In caso di sovradosaggio acuto, è necessario considerare la possibilità che siano coinvolti più farmaci.
 
Trattamento
Stabilire e mantenere la pervietà delle vie respiratorie e assicurare un’adeguata ossigenazione e ventilazione. Considerare la somministrazione di carbone attivo insieme ad un lassativo solo quando il farmaco è stato assunto da non più di un’ora. Occorre iniziare immediatamente il monitoraggio cardiovascolare che deve includere un monitoraggio elettrocardiografico continuo, per individuare possibili aritmie.
Non esiste un antidoto specifico a Risperdal.

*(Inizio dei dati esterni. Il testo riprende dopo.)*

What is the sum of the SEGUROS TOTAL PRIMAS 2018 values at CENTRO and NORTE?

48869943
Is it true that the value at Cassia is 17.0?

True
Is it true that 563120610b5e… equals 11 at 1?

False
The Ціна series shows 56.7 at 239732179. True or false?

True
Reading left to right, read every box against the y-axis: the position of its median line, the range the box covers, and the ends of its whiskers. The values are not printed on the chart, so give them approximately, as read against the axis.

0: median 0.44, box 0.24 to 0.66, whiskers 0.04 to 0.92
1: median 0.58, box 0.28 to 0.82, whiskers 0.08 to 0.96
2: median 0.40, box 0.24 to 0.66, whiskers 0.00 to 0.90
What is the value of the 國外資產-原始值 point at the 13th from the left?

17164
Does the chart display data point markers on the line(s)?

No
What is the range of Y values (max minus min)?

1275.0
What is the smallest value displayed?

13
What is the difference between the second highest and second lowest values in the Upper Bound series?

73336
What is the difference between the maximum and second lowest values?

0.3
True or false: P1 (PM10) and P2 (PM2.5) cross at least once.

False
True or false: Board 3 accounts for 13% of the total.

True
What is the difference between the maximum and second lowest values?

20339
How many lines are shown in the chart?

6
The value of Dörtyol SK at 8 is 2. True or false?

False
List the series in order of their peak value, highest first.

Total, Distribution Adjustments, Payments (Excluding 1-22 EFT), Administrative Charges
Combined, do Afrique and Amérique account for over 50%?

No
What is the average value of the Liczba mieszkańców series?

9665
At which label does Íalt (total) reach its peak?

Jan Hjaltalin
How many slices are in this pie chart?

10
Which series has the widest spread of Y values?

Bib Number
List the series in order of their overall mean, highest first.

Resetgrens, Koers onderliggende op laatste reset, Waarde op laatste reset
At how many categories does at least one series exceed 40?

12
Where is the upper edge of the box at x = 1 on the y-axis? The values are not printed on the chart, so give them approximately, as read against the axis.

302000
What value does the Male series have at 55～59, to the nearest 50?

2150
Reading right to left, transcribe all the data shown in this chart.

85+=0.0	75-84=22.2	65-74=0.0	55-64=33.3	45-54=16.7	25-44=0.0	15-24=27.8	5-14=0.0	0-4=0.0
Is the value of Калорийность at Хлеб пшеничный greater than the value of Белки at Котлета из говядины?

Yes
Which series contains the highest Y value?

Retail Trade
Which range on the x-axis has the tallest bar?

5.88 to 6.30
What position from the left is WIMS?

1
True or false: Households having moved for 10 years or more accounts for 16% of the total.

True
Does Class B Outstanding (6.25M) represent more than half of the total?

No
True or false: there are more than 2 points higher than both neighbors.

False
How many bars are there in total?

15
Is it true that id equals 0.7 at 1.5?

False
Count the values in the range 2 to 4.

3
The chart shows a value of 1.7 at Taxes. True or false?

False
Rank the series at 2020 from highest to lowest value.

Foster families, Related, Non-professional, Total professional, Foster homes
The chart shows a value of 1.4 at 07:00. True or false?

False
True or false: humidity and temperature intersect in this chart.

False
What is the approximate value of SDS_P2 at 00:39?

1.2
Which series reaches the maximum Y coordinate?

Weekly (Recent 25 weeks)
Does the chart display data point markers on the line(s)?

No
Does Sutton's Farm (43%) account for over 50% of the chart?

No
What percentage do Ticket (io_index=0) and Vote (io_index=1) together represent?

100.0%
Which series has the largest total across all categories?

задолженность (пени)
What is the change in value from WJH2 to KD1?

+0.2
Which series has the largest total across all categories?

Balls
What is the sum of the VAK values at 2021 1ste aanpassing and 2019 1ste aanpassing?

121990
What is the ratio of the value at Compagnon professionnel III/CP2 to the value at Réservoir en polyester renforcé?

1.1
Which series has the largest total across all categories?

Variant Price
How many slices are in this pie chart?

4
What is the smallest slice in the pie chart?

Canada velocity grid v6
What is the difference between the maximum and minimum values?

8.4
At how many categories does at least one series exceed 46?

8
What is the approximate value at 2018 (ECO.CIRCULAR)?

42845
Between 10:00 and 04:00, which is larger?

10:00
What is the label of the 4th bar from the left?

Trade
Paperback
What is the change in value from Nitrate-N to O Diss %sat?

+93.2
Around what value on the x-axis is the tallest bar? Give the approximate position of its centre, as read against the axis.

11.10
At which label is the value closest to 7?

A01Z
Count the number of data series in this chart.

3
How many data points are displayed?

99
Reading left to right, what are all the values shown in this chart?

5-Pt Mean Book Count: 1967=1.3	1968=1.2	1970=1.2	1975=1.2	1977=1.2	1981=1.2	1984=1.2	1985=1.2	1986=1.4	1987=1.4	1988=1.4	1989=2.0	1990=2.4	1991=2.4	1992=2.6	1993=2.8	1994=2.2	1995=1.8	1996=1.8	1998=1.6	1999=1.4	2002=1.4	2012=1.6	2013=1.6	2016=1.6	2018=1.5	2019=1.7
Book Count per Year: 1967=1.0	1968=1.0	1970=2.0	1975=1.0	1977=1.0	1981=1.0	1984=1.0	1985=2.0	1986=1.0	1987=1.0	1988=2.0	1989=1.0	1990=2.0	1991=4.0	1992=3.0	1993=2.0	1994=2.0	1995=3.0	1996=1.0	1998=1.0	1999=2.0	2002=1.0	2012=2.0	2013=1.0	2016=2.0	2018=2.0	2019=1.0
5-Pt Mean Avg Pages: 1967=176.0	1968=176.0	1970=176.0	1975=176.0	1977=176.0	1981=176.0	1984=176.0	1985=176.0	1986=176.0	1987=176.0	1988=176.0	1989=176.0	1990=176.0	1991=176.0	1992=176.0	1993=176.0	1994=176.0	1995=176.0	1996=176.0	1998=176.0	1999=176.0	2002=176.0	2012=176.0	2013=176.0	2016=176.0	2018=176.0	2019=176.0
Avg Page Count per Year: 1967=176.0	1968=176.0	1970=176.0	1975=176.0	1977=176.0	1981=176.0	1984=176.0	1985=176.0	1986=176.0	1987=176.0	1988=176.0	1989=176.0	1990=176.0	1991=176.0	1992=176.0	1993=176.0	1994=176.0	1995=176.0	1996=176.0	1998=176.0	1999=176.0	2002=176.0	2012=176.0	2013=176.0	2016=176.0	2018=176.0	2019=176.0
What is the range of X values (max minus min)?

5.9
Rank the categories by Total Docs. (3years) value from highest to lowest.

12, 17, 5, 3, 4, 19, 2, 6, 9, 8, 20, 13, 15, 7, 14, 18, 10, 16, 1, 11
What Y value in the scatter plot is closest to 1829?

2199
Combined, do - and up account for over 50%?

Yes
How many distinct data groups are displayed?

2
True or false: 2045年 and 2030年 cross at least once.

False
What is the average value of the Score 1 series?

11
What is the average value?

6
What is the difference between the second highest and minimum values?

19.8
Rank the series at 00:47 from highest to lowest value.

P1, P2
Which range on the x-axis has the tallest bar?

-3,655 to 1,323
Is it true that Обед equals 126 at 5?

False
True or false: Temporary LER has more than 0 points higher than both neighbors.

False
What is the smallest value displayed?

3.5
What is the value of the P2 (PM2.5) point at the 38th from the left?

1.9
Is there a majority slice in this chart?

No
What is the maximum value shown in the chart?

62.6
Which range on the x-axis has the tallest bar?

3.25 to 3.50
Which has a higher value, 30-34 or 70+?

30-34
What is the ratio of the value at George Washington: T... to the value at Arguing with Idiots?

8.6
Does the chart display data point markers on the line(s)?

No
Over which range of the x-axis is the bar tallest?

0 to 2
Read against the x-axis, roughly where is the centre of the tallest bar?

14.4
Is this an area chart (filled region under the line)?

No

Pertanto, devono essere istituite appropriate misure generali di supporto. L’ipotensione e il collasso circolatorio devono essere trattati con misure appropriate, quali liquidi ev e/o agenti simpaticomimetici. In caso di sintomi extra-piramidali gravi, occorre somministrare un farmaco anticolinergico. Proseguire un attento monitoraggio e una supervisione clinica fino al ristabilimento del paziente.

Gravidanza e Allattamento

Dai dati disponibili sugli esseri umani, è noto che l'impiego prolungato di medicinali antipsicotici fino al parto può indurre disturbi extrapiramidali e sintomi da astinenza nel neonato; il farmaco deve essere assunto durante la gravidanza solo se chiaramente indicato e in seguito a un'attenta valutazione dei rischi e dei benefici clinici. Risperidone e il suo metabolita attivo 9-idrossi-risperidone sono escreti nel latte materno in misura tale da non poter escludere effetti sul lattante; quindi, le donne che assumono questo medicinale non devono allattare.